By David Sauvage
On Saturday at the Mandalay Bay, Diego Corrales and Jose Luis Castillo fought one for the ages. Corrales made the greatest comeback in the televised history of the sport.
But the amazing part was how.
Barring the beauty, it wasn't Hagler versus Hearns, even Barrera versus Morales. Those were classics in the classical sense, where each boxer boxed to maximum advantage, employing whatever style had got them there.
Not so with Corrales. He threw his style in the trash. It was an odd choice when you consider Castillo suited him perfectly. Hunched down, chest concave, arms pointing inward—here's a guy who must get close. Corrales, by contrast, is built for distance. A lanky five feet, ten inches, his 135 pounds hurt from afar.
That's how he mowed down Acelino Freitas in his last fight. That's how
he out-pointed super-crafty Joel Casamayor in the fight before. That's what I would have told him to try. Only Corrales wasn't listening to me. He was listening to trainer Joe Goosen, who told him different.

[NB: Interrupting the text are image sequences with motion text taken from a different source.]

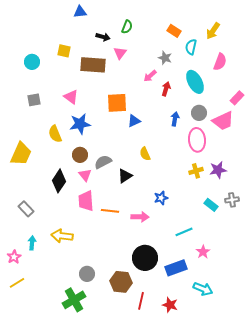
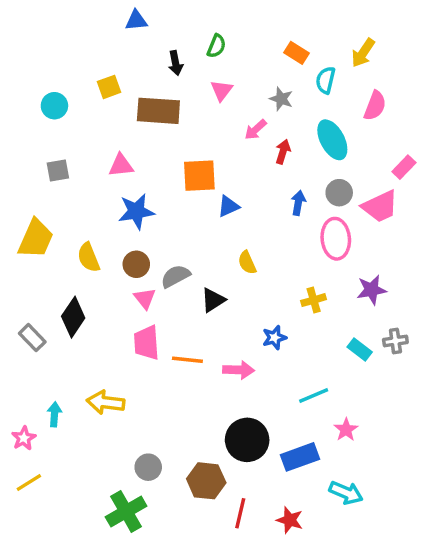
black arrow: (103, 37) -> (175, 63), turned 64
yellow square: (64, 51) -> (109, 87), turned -32
pink triangle: (120, 53) -> (222, 90), moved
pink triangle: (71, 97) -> (121, 165), turned -42
yellow semicircle: (55, 134) -> (89, 257), moved
yellow trapezoid: (21, 154) -> (36, 239), moved
yellow cross: (196, 171) -> (314, 300), moved
black diamond: (59, 181) -> (73, 317), moved
gray rectangle: (26, 209) -> (32, 338), moved

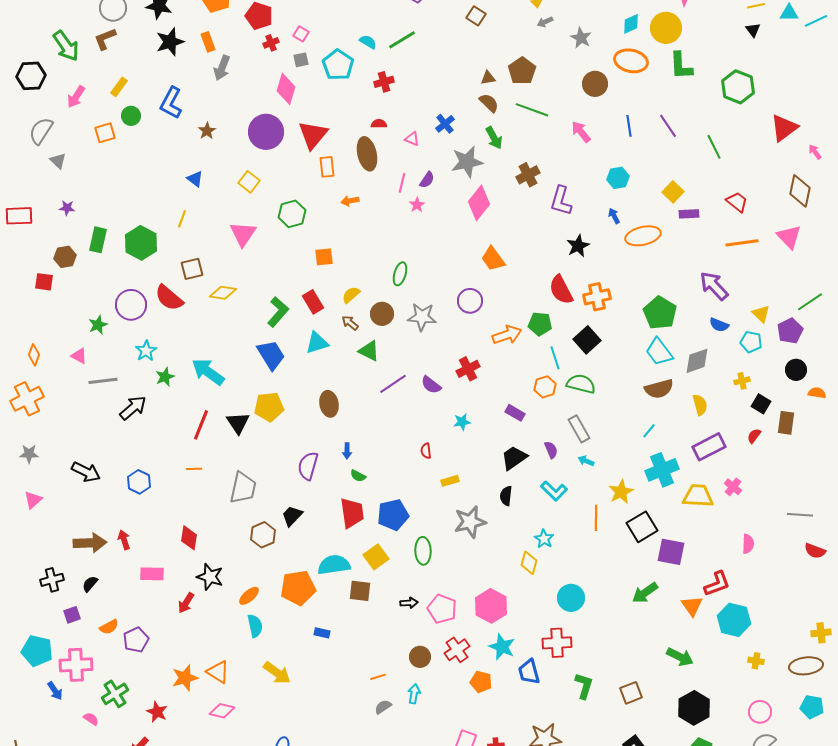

Buckling down, squaring his shoulders, and charging into Castillo's charge, Corrales seemed to be saying, "I can do it too." By the third round, he looked foolish. Al Bernstein called it "a strategic nightmare." By the fifth round, Corrales had made the adjustment, dropping a few jabs onto Castillo's face.

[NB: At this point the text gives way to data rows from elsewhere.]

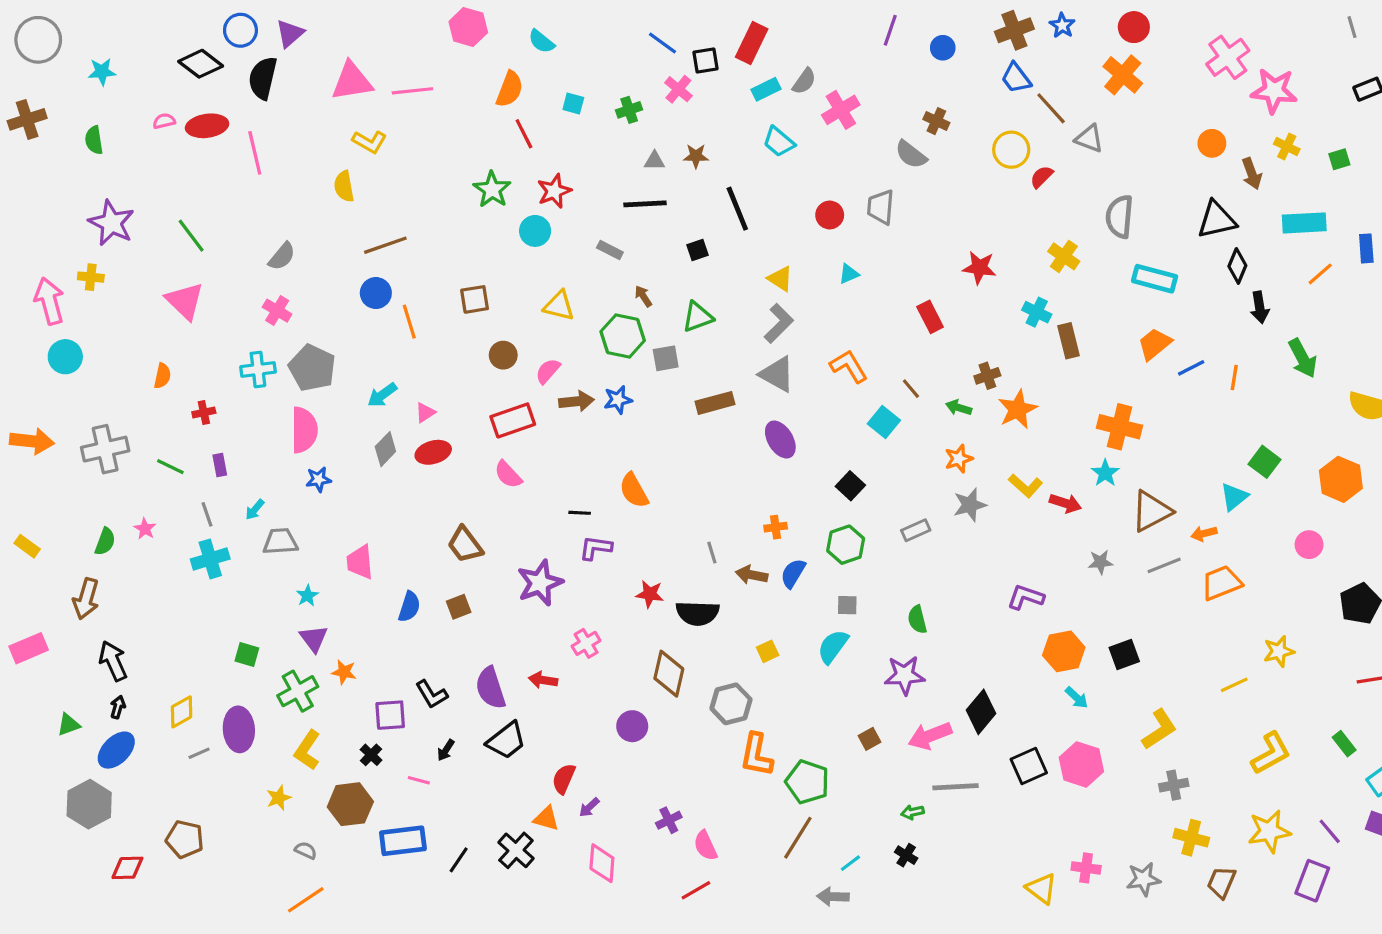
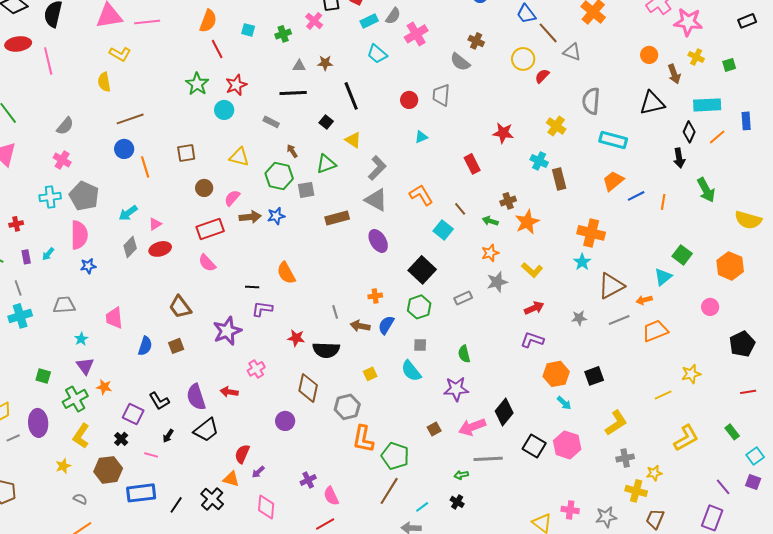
black square: (698, 250) -> (326, 122), turned -32
black diamond: (1237, 266) -> (689, 132), moved
yellow triangle: (780, 279) -> (353, 140), moved
black square: (850, 486) -> (422, 270), size x1.5
red arrow: (1065, 503) -> (534, 308), moved, turned -42
cyan arrow: (255, 510) -> (48, 254), moved
cyan semicircle: (833, 647) -> (411, 371), turned -75
purple square: (390, 715) -> (133, 414), turned 30
black square: (1029, 766) -> (534, 446), turned -35
yellow star: (1269, 831) -> (654, 473), moved, size x0.6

Then he changed his mind. As if success were boring him.
By the tenth round, Corrales had proven he could fight Castillo's fight as well as Castillo, but not much better. This was no normal seesaw battle, where one guy takes one round and the next takes the next. This was exchange by exchange, moment by moment. Until Castillo landed a hook that dropped Corrales like a sack of potatoes.
The moral couldn't have been clearer. Don't fight inside with an inside fighter. Don't bang with a banger. For God' s sake, get out of his way. Except Joe Goosen disagreed. Putting Corrales' mouthpiece back in, he told his charge to charge yet again.
"Get inside on him," he said.
Which made even less sense when Corrales fell again. But Joe Goosen repeated, this time adding emphasis, "You got to fucking get inside on him now." As if the only way Corrales could win was to keep doing what had utterly failed him.
Except it worked.
Between the second knockdown and the final stoppage, it's impossible to say whether Castillo and Corrales were fighting on the inside or outside. It was a constantly shifting space, where both seemed a punch away from landing the last. Only Corrales was right. Before he could master his own final flurry, Castillo was out on his feet.
Corrales said before the fight, "I respect his power, but I am not concerned about getting knocked down. Because I know I will get up." Could he have been telling the truth? Did he decide, in some twisted way, to end up on the canvas? Maybe he wasn't fighting to win. Maybe he was fighting to win in historical fashion.
Going inside. Banging with a banger. It was all so stupid.
It was also brilliant.
After the fight, Corrales barely mustered the energy to raise his arms. "I wanted to prove I was a warrior," he said several times. "It was an honor." For us too, Diego. Us too.